The group, which included the A-JC features editor Michael Gray, the Times’ senior managing editor Susan Edgerly and the Sun features editor Lillian Guevara-Castro, agreed that a simple quick fix just isn’t going to cut it. If the newspaper is to survive, a serious long-term plan must be put into place that fundamentally reorganizes the structure of the traditional newsroom. But what does plan look like? And more importantly, what does success for the newspaper look like?
For some newsrooms, like the Times, that meant consolidating both print and web departments into one entire collaborative staff that sat a features editor next to a photo editor and across from a metro editor, etc. For others, like the A-JC, that meant creating two separate entities that allowed the other to focus specifically on own particular medium.
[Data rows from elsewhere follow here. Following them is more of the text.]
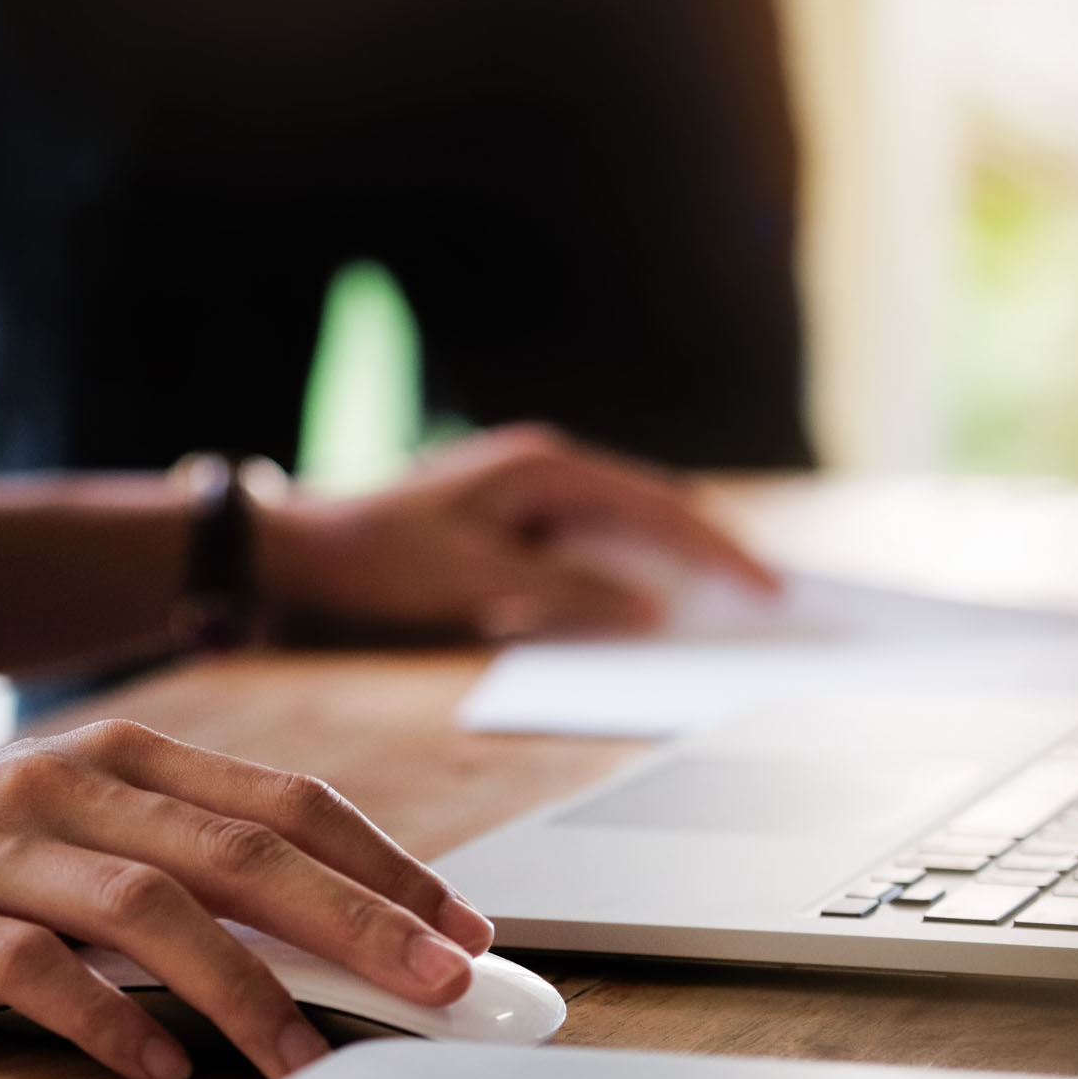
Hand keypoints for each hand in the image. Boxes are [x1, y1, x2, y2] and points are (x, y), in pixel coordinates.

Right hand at [0, 721, 493, 1078]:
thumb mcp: (74, 831)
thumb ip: (182, 863)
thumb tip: (330, 942)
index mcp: (126, 755)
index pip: (284, 802)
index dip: (383, 860)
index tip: (461, 924)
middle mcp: (71, 783)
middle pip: (240, 848)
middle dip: (355, 916)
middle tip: (439, 979)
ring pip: (149, 908)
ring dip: (246, 987)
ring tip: (309, 1058)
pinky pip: (35, 972)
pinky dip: (109, 1023)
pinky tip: (165, 1070)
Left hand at [257, 424, 781, 636]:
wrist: (305, 549)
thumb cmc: (382, 559)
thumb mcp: (480, 582)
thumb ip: (570, 594)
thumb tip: (651, 608)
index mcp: (547, 469)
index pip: (660, 510)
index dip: (720, 553)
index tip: (768, 590)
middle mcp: (549, 470)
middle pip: (658, 508)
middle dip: (717, 550)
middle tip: (772, 598)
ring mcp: (536, 492)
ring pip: (632, 525)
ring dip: (679, 560)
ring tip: (734, 601)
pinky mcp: (522, 519)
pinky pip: (597, 543)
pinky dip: (634, 571)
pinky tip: (655, 603)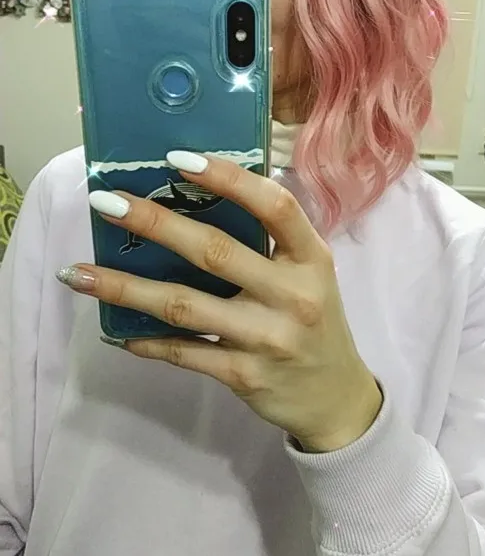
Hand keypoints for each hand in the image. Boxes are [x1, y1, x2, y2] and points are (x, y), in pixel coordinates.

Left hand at [59, 153, 381, 452]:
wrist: (336, 398)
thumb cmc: (315, 321)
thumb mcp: (310, 273)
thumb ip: (271, 240)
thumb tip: (204, 191)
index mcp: (312, 258)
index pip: (274, 207)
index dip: (229, 178)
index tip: (178, 158)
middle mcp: (292, 295)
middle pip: (214, 251)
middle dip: (154, 223)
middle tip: (105, 202)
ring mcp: (267, 338)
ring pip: (184, 305)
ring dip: (125, 287)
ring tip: (76, 272)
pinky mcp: (244, 376)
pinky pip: (184, 352)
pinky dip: (146, 340)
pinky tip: (116, 329)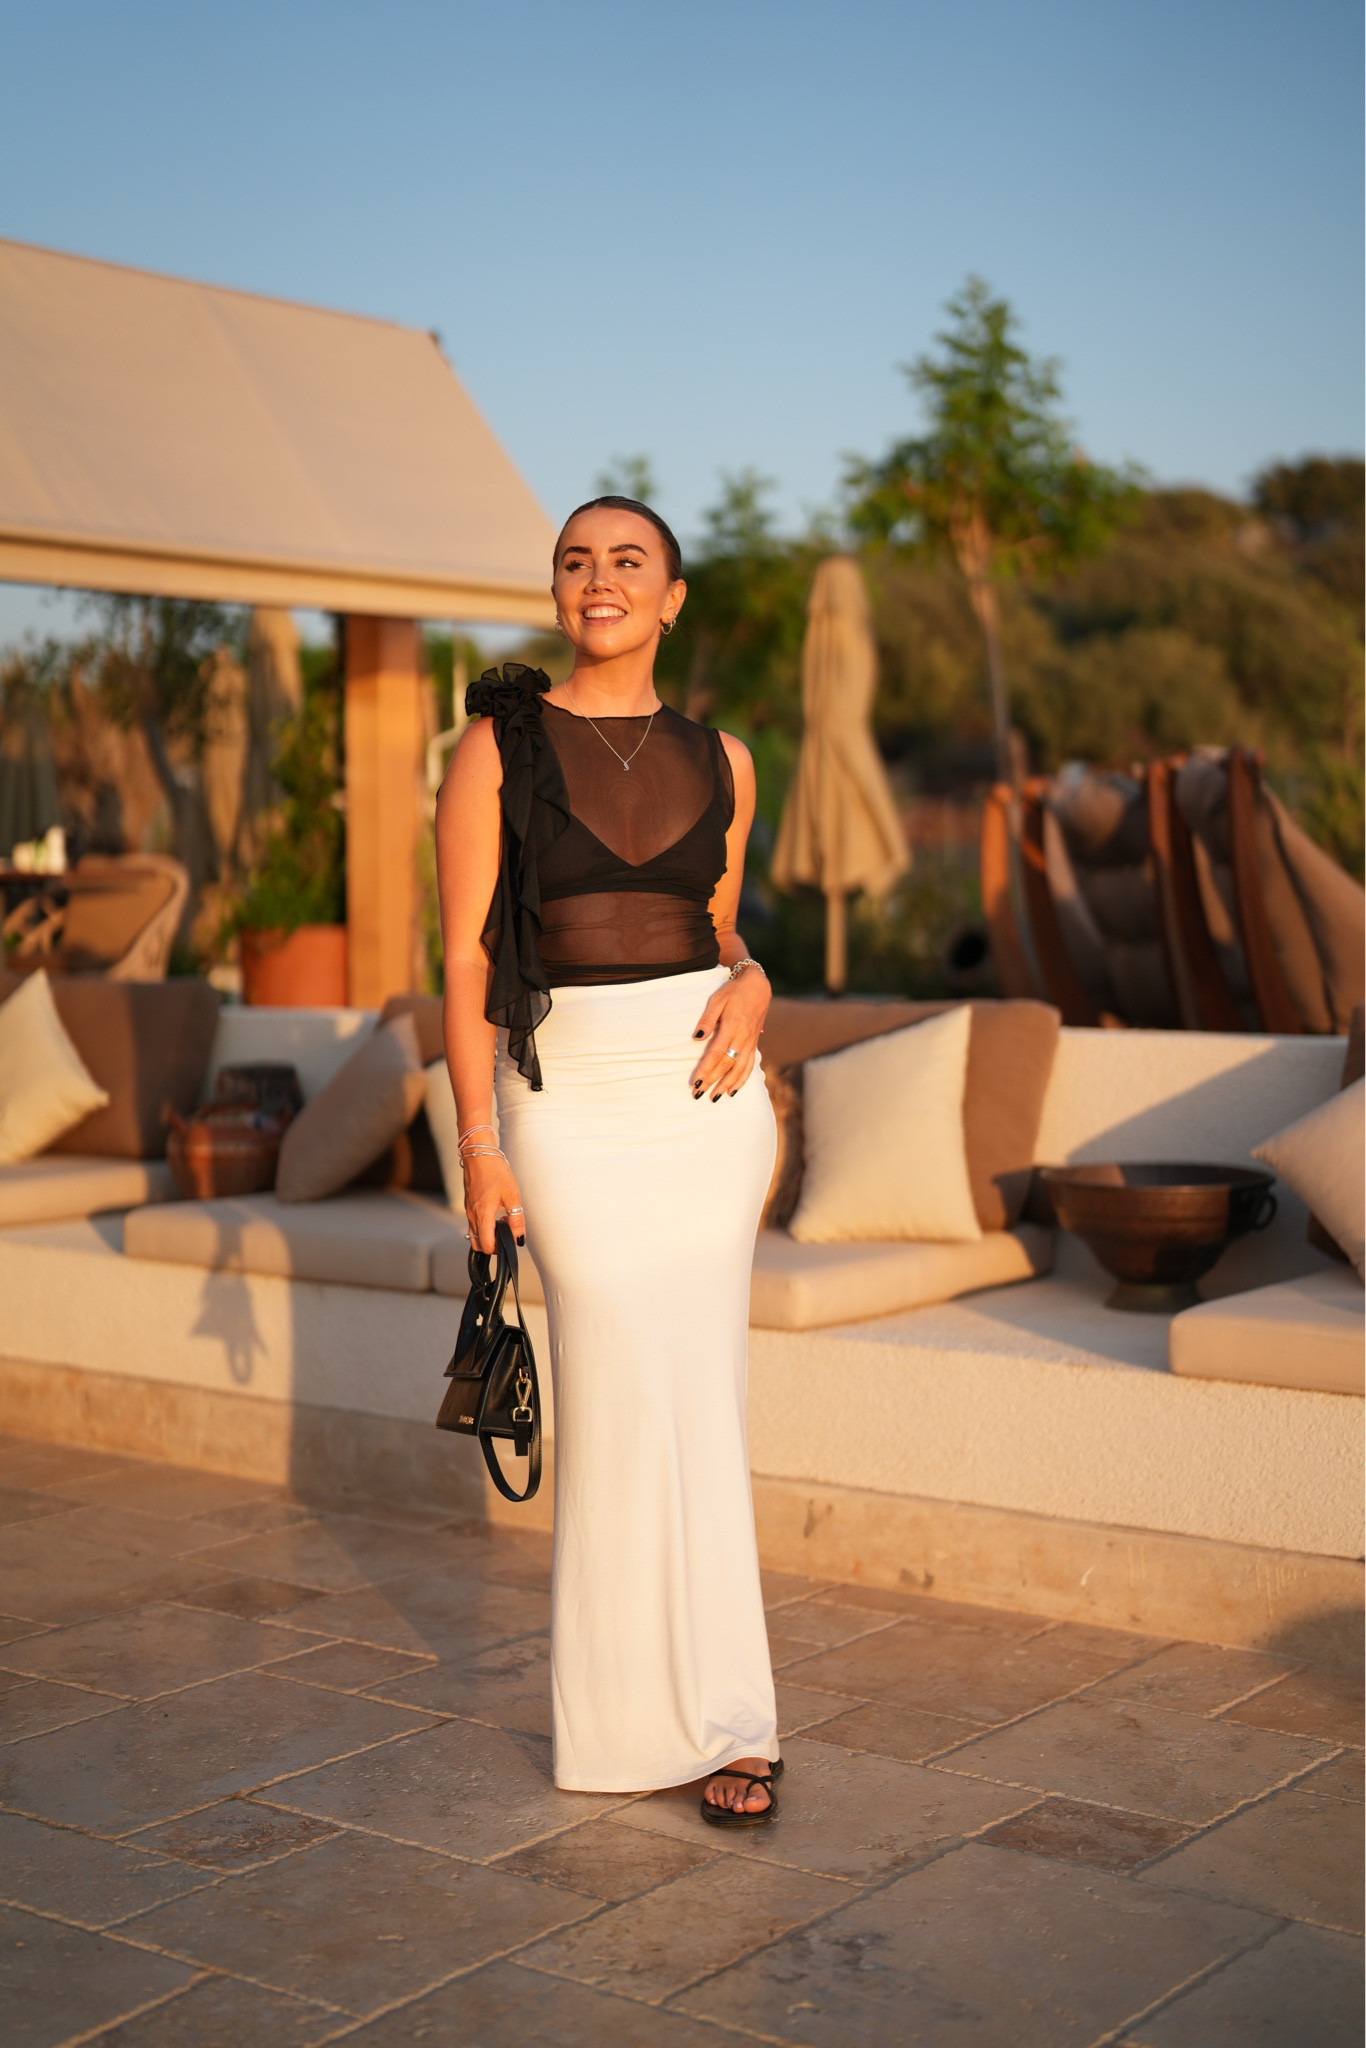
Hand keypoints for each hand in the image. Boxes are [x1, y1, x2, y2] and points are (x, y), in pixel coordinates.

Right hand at [462, 1151, 525, 1251]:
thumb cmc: (496, 1172)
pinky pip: (473, 1223)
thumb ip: (517, 1219)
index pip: (486, 1245)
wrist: (479, 1153)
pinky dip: (483, 1226)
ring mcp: (468, 1210)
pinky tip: (495, 1213)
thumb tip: (519, 1238)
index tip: (509, 1240)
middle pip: (477, 1244)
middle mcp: (472, 1215)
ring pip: (473, 1234)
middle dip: (491, 1245)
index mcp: (482, 1215)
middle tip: (505, 1234)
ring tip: (501, 1223)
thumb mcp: (512, 1195)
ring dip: (487, 1235)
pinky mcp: (468, 1204)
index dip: (499, 1249)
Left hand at [690, 968, 770, 1101]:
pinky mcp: (754, 1044)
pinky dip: (742, 1080)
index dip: (706, 1069)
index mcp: (732, 1026)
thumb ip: (708, 1019)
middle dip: (712, 1081)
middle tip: (698, 1094)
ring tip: (715, 1098)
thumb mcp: (717, 999)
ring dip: (727, 1085)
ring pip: (740, 1069)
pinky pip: (749, 1066)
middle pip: (727, 1065)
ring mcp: (750, 1042)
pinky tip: (733, 1090)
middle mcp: (743, 1038)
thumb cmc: (734, 992)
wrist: (758, 987)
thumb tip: (697, 1037)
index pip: (717, 1053)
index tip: (696, 1082)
But they agreed despite all the anxiety and extra work that came with convergence, there is at least one positive common string that all evolving newsrooms are experiencing: opportunity. Thinking across platforms brings in new ways to tell stories and new readers as well as generating profit to ensure survival.
In the constant search of answers and energy, one thing is for sure: the future is now and we’re only just catching up.
Some leadership strategies news organizations have used to talk about change in their newsrooms:
- During the initial reorganization of a newsroom, meet daily to track progress of what does and doesn’t work.
- Talk the staff through it and let them react and discover their own place on the Web.
- Talk to the people who hold the purse strings and try to provide monetary bonuses to people whose jobs are morphing.
- Keep passion about what you’re doing and keep in mind it’s the content that matters, not where your work is displayed!